__Excerpt to read__:
%%

Did you see “Hidden Figures”, the movie about three women
who worked at NASA and helped get John Glenn orbiting Earth? I loved the movie,
like everyone else, but I did have trouble with the historical accuracy.
And, look, I know that most people (well, my friends) don’t
agree with me on what Hollywood can do with facts. Heck, they invented “alternate
facts”. Hold on to your seat. This is going to be a long one.
If I see a movie that is historical fiction or one that
purports to be “based on true events”, I go fact-checking after viewing. I have to research what they got right and
what they twisted.
Now don’t get me wrong. I love researching things of
interest and have done so for nearly six decades. But movies? C’mon! The fact
that I feel the need to fact-check is sorta sad, don’t you think?
I’m not even talking about the dialogue that is constructed
to move the story along. We all know that even with the best documentation, not
everything was recorded. So I give latitude, and we all should, for dialogue as
long as it doesn’t blatantly contradict what we know about a person’s stance on
issues discussed.
No, I’m offended by the Hollywood-ization of historical
films, making changes for dramatic effect or to place a different focus on the
event. If it’s a good story, tell it accurately. If it’s not a good story, find
another one.
A writer friend and I had this very discussion recently.
Since she writes historical fiction herself, I knew she was a stickler for
accuracy. So it surprised me when she defended Hollywood-ization on the basis
on trying to appeal to a larger audience and up the tension and drama so as to
hook people on historical events and people. I argued that if a book is a best
seller, you already know it’s popular, so just stick to the script, so to
speak. We agreed to disagree.
Here are a few examples:
Gone with the Wind
My quest began with “Gone with the Wind”, re-released in the
1960s.
This movie was when I first noticed differences between a book
and the movie. Likely it was the first time I had read something made into a
movie. Scarlett was not an admirable woman, but when I saw her gladly toss her
wedding ring into the collection for gold to be melted down, I remembered the
scene in the book differently. The book is darker and Scarlett is revealed as
much more Machiavellian and evil even than she comes across in the movie. In
the movie you see flashes of concern for others on occasion; not in the book.

%%

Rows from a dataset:
%%

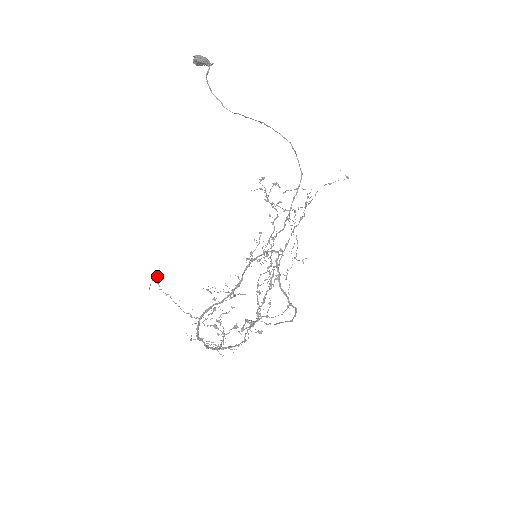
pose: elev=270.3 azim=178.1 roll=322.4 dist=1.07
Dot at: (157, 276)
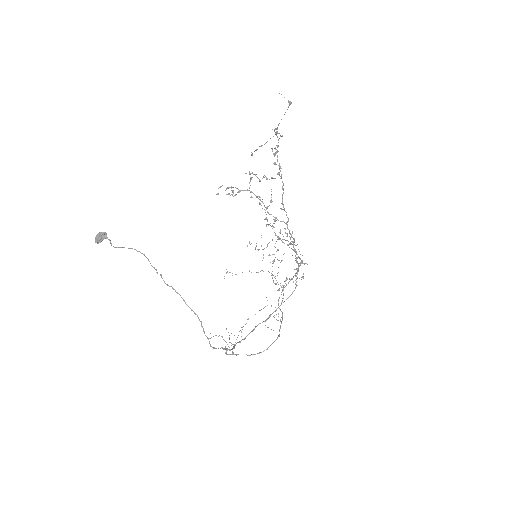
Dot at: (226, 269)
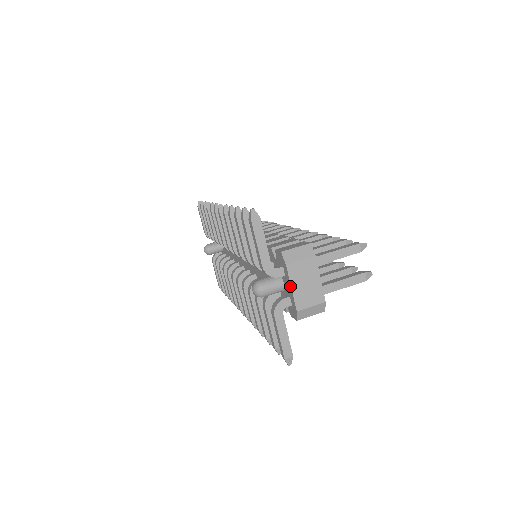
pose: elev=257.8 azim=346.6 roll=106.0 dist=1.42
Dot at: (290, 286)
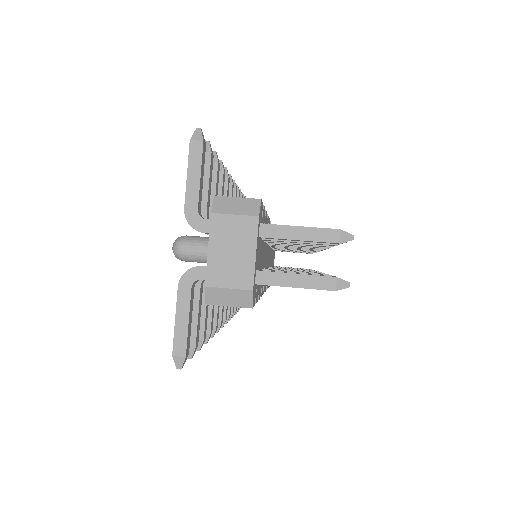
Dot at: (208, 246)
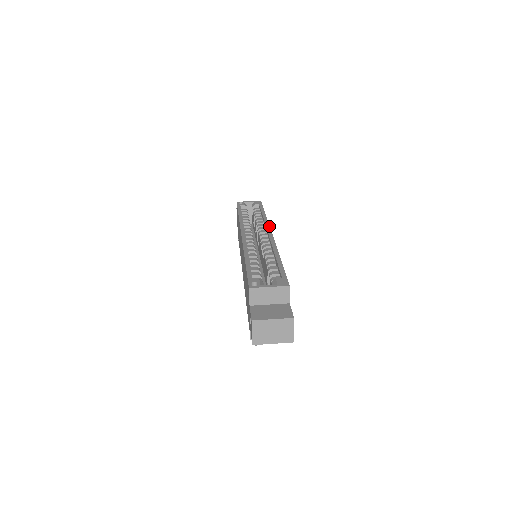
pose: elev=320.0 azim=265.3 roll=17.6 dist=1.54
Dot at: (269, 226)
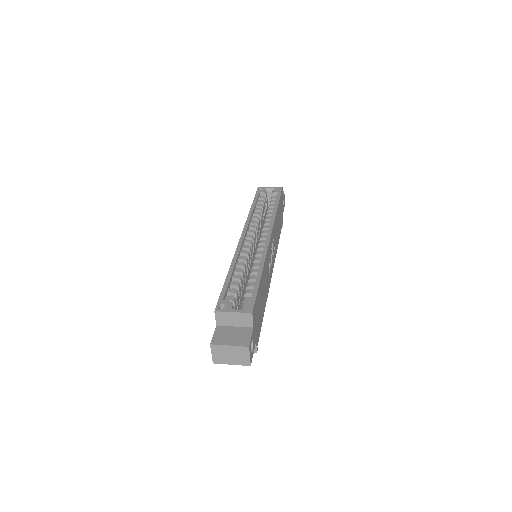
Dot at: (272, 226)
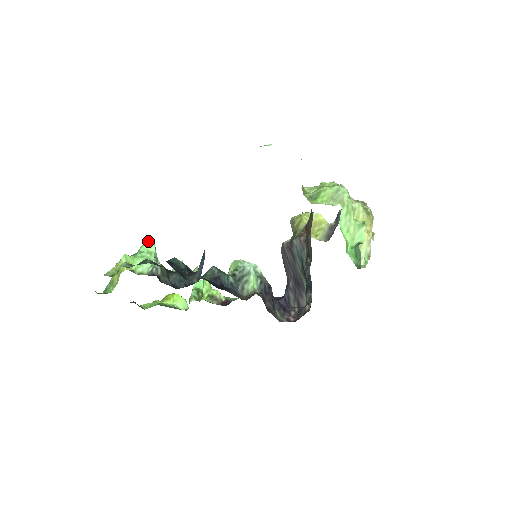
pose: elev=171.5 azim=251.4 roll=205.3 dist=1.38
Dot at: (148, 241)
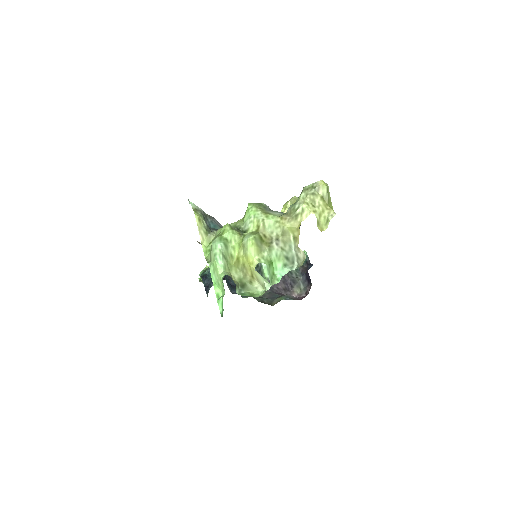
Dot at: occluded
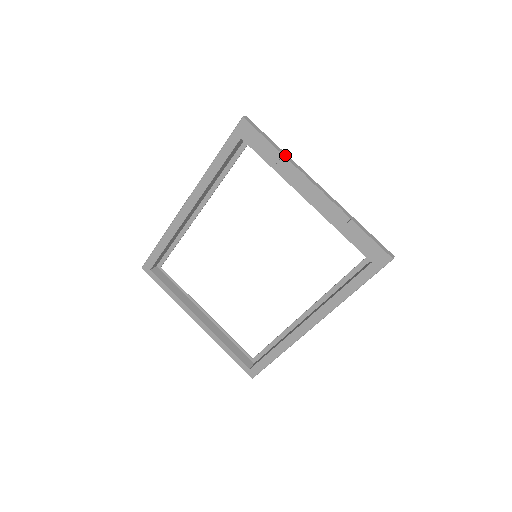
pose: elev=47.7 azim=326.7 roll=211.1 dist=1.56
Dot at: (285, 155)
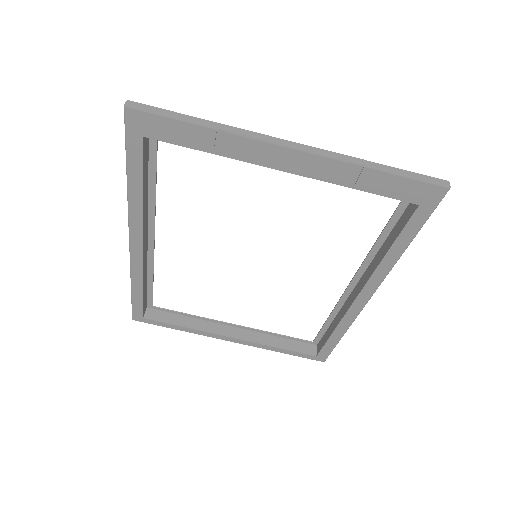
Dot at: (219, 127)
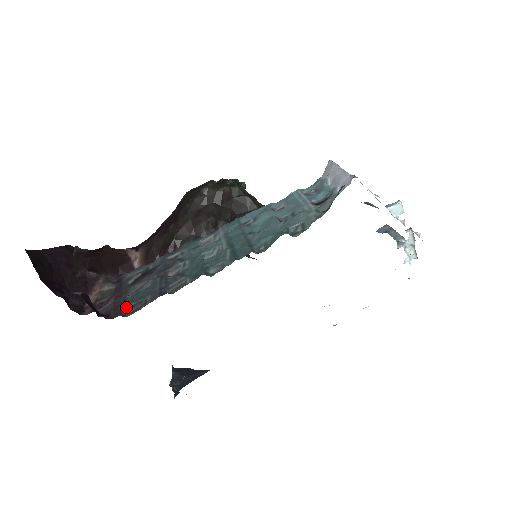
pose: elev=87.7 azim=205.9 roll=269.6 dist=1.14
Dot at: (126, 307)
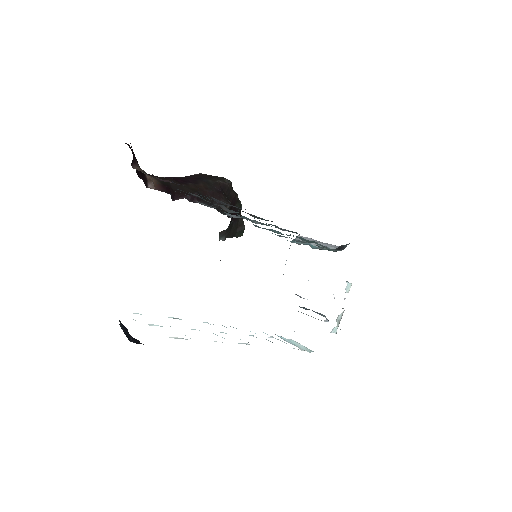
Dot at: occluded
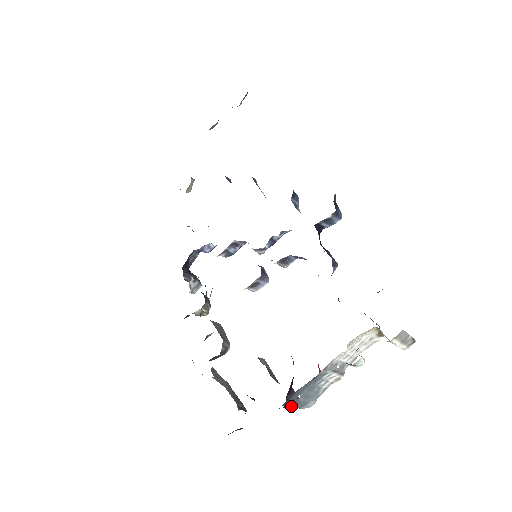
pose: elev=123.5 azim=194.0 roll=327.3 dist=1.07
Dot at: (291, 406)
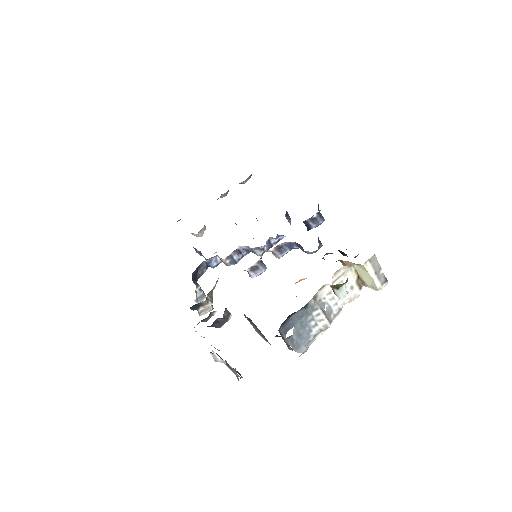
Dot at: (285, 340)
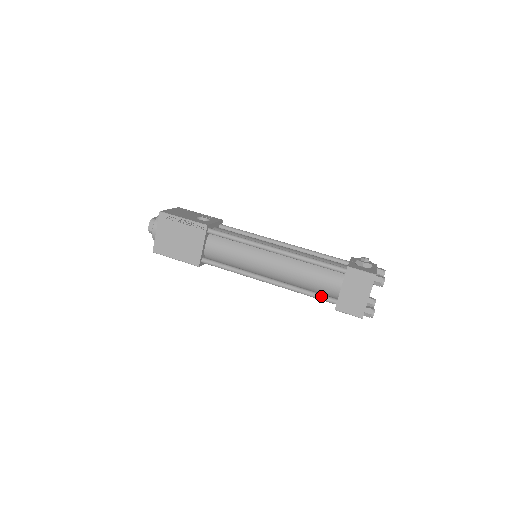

%%

__Goals__:
a. List every distinct phrase that the essay on historical accuracy in movies sets in quotation marks.
b. Return the rows from the line with "pose: elev=171.5 azim=251.4" to the end of the rows, keeping the wording unchanged and leaving out the pictures.
The essay and the rows come from separate sources.

__Solutions in order__:
a.
Hidden Figures
alternate facts
based on true events
Gone with the Wind

b.
pose: elev=171.5 azim=251.4 roll=205.3 dist=1.38
Dot at: (148, 241)
Dot at: occluded
pose: elev=47.7 azim=326.7 roll=211.1 dist=1.56
Dot at: (285, 155)
Dot at: (219, 127)
pose: elev=87.7 azim=205.9 roll=269.6 dist=1.14
Dot at: (126, 307)
Dot at: occluded
pose: elev=123.5 azim=194.0 roll=327.3 dist=1.07
Dot at: (291, 406)
Dot at: (285, 340)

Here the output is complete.